The mayor remains by far the dominant actor right now. But the jockeying for position in the world after Mike is already fierce. Stringer, De Blasio, Liu, Bill Thompson, and Congressman Anthony Weiner are good bets to be in the running—though Bloomberg himself will likely play an outsize part in who follows him as chief executive. “He won’t just walk away from everything he’s done,” an adviser says. “He wants to see the changes in the schools continued, for instance.” When Bloomberg was still legally prohibited from running for a third term, he courted then Time Warner boss Richard Parsons as a potential successor, and he’s still sifting the ranks of corporate rich guys for future protégés. And Bloomberg remains a booster of Christine Quinn, currently the City Council speaker.
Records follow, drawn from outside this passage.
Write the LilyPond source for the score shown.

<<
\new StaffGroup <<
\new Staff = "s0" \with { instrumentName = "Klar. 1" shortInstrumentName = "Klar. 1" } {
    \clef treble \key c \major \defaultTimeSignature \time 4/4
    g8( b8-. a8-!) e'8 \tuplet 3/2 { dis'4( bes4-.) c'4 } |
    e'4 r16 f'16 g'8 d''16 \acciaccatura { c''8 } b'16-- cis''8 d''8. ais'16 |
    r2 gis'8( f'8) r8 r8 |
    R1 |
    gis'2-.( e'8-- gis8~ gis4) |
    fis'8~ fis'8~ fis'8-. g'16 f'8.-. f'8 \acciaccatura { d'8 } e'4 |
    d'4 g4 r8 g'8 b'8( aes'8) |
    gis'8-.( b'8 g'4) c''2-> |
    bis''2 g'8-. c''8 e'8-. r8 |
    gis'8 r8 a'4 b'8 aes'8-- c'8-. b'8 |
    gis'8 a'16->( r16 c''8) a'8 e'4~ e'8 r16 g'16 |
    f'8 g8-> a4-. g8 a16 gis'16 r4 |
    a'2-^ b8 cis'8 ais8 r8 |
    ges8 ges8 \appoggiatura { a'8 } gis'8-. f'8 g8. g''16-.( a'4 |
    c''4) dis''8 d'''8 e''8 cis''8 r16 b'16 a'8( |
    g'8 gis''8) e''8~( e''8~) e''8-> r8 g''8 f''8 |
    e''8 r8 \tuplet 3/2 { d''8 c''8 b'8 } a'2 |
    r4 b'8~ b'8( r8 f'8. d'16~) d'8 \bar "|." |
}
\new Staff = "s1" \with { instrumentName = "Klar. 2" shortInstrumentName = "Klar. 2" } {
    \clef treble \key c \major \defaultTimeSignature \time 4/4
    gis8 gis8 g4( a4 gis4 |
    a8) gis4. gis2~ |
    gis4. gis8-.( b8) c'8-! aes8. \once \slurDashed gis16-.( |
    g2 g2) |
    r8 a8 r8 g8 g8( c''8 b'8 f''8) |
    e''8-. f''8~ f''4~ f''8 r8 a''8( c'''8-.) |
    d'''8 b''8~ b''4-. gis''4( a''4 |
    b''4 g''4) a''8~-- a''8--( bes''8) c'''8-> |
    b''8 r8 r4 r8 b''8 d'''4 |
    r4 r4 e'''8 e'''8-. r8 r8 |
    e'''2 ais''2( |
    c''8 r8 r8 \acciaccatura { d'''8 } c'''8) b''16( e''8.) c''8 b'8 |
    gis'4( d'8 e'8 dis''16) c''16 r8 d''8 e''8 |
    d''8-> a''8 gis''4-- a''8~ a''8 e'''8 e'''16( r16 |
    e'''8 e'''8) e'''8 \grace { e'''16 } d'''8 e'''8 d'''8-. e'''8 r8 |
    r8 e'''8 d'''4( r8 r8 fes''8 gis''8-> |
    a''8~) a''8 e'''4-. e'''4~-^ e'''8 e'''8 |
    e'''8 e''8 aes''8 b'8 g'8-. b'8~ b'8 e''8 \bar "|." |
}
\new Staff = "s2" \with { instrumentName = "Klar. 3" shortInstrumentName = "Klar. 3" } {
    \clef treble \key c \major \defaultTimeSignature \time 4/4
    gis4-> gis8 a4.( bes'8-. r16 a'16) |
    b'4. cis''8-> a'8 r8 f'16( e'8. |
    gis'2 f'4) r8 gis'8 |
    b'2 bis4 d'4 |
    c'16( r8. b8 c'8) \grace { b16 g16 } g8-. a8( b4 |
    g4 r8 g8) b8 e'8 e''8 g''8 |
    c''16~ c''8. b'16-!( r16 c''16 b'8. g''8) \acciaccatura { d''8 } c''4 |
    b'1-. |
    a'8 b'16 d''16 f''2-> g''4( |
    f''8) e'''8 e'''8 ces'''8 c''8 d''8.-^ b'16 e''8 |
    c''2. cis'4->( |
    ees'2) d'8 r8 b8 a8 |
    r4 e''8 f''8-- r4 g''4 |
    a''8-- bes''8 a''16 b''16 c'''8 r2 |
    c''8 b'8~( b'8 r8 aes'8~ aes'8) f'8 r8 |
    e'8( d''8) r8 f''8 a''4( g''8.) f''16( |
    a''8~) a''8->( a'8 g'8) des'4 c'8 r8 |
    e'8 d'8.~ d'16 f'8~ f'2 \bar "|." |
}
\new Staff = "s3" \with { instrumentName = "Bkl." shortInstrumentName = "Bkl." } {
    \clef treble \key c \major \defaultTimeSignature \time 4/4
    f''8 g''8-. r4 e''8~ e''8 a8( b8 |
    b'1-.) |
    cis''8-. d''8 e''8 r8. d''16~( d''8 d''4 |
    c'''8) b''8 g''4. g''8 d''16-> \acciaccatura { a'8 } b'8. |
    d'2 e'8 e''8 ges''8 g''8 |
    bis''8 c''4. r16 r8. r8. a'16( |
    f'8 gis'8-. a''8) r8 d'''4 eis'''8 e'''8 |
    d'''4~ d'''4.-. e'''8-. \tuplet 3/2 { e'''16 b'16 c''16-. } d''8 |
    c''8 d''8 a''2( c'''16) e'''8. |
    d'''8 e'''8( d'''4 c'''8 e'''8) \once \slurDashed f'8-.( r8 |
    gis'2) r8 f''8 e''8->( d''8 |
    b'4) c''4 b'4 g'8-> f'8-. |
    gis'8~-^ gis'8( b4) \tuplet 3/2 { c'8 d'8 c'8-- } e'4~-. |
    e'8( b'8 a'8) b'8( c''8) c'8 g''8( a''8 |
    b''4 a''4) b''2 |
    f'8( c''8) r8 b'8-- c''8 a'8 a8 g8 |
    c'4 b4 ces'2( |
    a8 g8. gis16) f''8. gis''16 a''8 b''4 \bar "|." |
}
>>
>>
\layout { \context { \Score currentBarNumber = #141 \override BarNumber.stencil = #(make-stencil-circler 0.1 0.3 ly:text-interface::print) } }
Cantor wants to believe that Bloomberg’s reign is an aberration. “The normal rules of political gravity don’t apply to the richest guy in the city,” he says. “It will be very different afterward. We’ll return to a more normal situation in New York, and the WFP’s role will be an interesting one.” Not that Cantor is intending to stay on the sidelines until 2013, or to allow Cuomo’s ascension to silence the WFP. Defeating Espada showed that the party is plenty resilient, even when on its heels. Cantor’s detractors say he’s nimble to the point of cynicism. The WFP was an early advocate of candidate Eliot Spitzer; then the WFP became one of his most ferocious opponents when Governor Spitzer tried to trim health-care costs.
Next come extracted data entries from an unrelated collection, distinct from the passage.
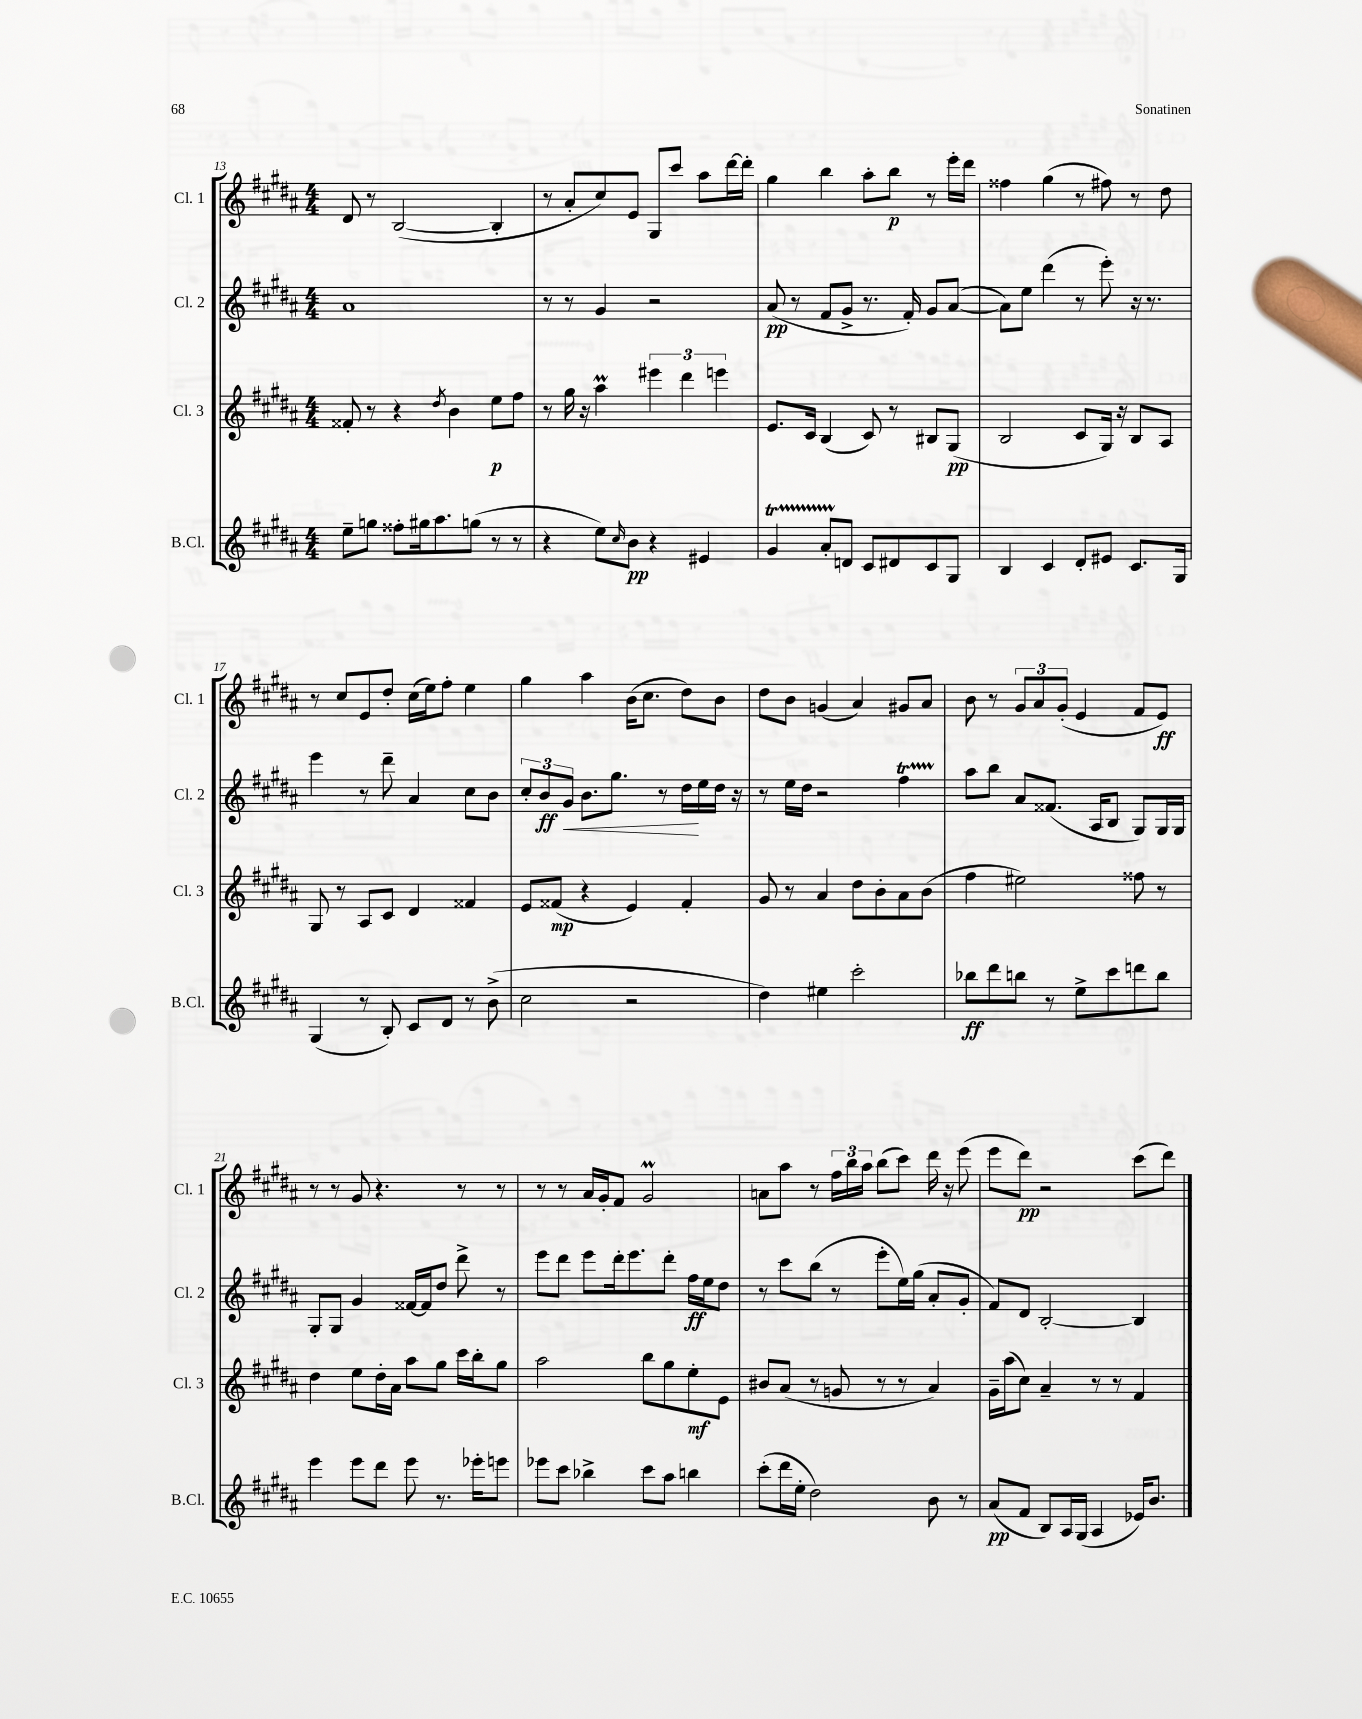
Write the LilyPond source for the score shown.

<<
\new StaffGroup <<
\new Staff = "s0" \with { instrumentName = "Cl. 1" shortInstrumentName = "Cl. 1" } {
    \clef treble \key b \major \numericTimeSignature \time 4/4
    dis'8 r8 b2~( b4-. |
    r8 ais'8-. cis''8) e'8 gis8 cis'''8 ais''8 dis'''16~ dis'''16-. |
    gis''4 b''4 ais''8-. b''8\p r8 e'''16-. dis'''16 |
    fisis''4 gis''4( r8 fis''8) r8 dis''8 |
    r8 cis''8 e'8 dis''8-. cis''16( e''16) fis''8-. e''4 |
    gis''4 ais''4 b'16( cis''8. dis''8) b'8 |
    dis''8 b'8 g'4( ais'4) gis'8 ais'8 |
    b'8 r8 \tuplet 3/2 { gis'8 ais'8 gis'8-.( } e'4 fis'8 e'8\ff) |
    r8 r8 gis'8 r4. r8 r8 |
    r8 r8 ais'16 gis'16-. fis'8 gis'2\prall |
    a'8 ais''8 r8 \tuplet 3/2 { fis''16 b''16 ais''16 } b''8( cis'''8) dis'''16 r16 e'''8( |
    e'''8 dis'''8\pp) r2 cis'''8( dis'''8) \bar "|." |
}
\new Staff = "s1" \with { instrumentName = "Cl. 2" shortInstrumentName = "Cl. 2" } {
    \clef treble \key b \major \numericTimeSignature \time 4/4
    ais'1 |
    r8 r8 gis'4 r2 |
    ais'8\pp( r8 fis'8 gis'8-> r8. fis'16-.) gis'8 ais'8~( |
    ais'8) e''8 dis'''4( r8 e'''8-.) r16 r8. |
    e'''4 r8 dis'''8-- ais'4 cis''8 b'8 |
    \tuplet 3/2 { cis''8-. b'8\ff gis'8\< } b'8. gis''8. r8 dis''16\! e''16 dis''16 r16 |
    r8 e''16 dis''16 r2 fis''4\startTrillSpan |
    ais''8\stopTrillSpan b''8 ais'8 fisis'8.( ais16 b8 gis8) gis16 gis16 |
    gis8-. gis8 gis'4 fisis'16~ fisis'16 dis''8 dis'''8-> r8 |
    e'''8 dis'''8 e'''8 dis'''16-. e'''8. dis'''8-. fis''16\ff e''16 dis''8 |
    r8 cis'''8 b''8( r8 e'''8-. e''16) gis''16( ais'8-. gis'8-. |
    fis'8) dis'8 b2~-. b4 \bar "|." |
}
\new Staff = "s2" \with { instrumentName = "Cl. 3" shortInstrumentName = "Cl. 3" } {
    \clef treble \key b \major \numericTimeSignature \time 4/4
    fisis'8-. r8 r4 \acciaccatura { dis''8 } b'4 e''8\p fis''8 |
    r8 gis''16 r16 ais''4\prall \tuplet 3/2 { eis'''4 dis'''4 e'''4 } |
    e'8. cis'16 b4( cis'8) r8 bis8 gis8\pp( |
    b2 cis'8 gis16) r16 b8 ais8 |
    gis8 r8 ais8 cis'8 dis'4 fisis'4 |
    e'8 fisis'8\mp( r4 e'4) fisis'4-. |
    gis'8 r8 ais'4 dis''8 b'8-. ais'8 b'8( |
    fis''4 eis''2) fisis''8 r8 |
    dis''4 e''8 dis''16-. ais'16 ais''8 gis''8 cis'''16 b''16-. gis''8 |
    ais''2 b''8 gis''8 e''8-.\mf e'8 |
    bis'8 ais'8( r8 g'8 r8 r8 ais'4) |
    gis'16-- ais''16( cis''8) ais'4-- r8 r8 fis'4 \bar "|." |
}
\new Staff = "s3" \with { instrumentName = "B.Cl." shortInstrumentName = "B.Cl." } {
    \clef treble \key b \major \numericTimeSignature \time 4/4
    e''8-- g''8 fisis''8-. gis''16 ais''8. g''8( r8 r8 |
    r4 e''8) \grace { cis''16 } b'8\pp r4 eis'4 |
    gis'4\startTrillSpan ais'8-. d'8\stopTrillSpan cis'8 dis'8 cis'8 gis8 |
    b4 cis'4 dis'8-. eis'8 cis'8. gis16 |
    gis4( r8 b8-.) cis'8 dis'8 r8 b'8->( |
    cis''2 r2 |
    dis''4) eis''4 cis'''2-. |
    bes''8\ff dis'''8 b''8 r8 e''8-> cis'''8 d'''8 b''8 |
    e'''4 e'''8 dis'''8 e'''8 r8. ees'''16-. e'''8 |
    ees'''8 cis'''8 bes''4-> cis'''8 ais''8 b''4 |
    cis'''8-.( dis'''16 e''16-. dis''2) b'8 r8 |
    ais'8\pp( fis'8 b8) ais16 gis16( ais4 ees'16) b'8. \bar "|." |
}
>>
>>
\layout { \context { \Score currentBarNumber = #13 } }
For now, Cantor is emphasizing all the places the party agrees with governor-in-waiting Cuomo—and if Carl Paladino makes it a close race, Cuomo will need all the liberal WFP votes he can get. Right now, however, Cantor needs to deal with a pressing existential issue. Today’s primary is the first for the city’s computerized voting machines. “On the old lever machines, you could not double-vote—that is, vote for one candidate on two ballot lines,” Cantor says, whipping out a piece of blank paper and sketching. “With the new bubbles, you see ‘Andrew Cuomo, Democrat,’ and here’s a bubble; ‘Andrew Cuomo, WFP,’ here’s a bubble. ‘I’m for Andrew—I’m doing both!’ But under state law, the vote is counted only toward the major party. We need our 50,000 votes to survive. So we’re suing the Board of Elections.” The Working Families Party is here to stay.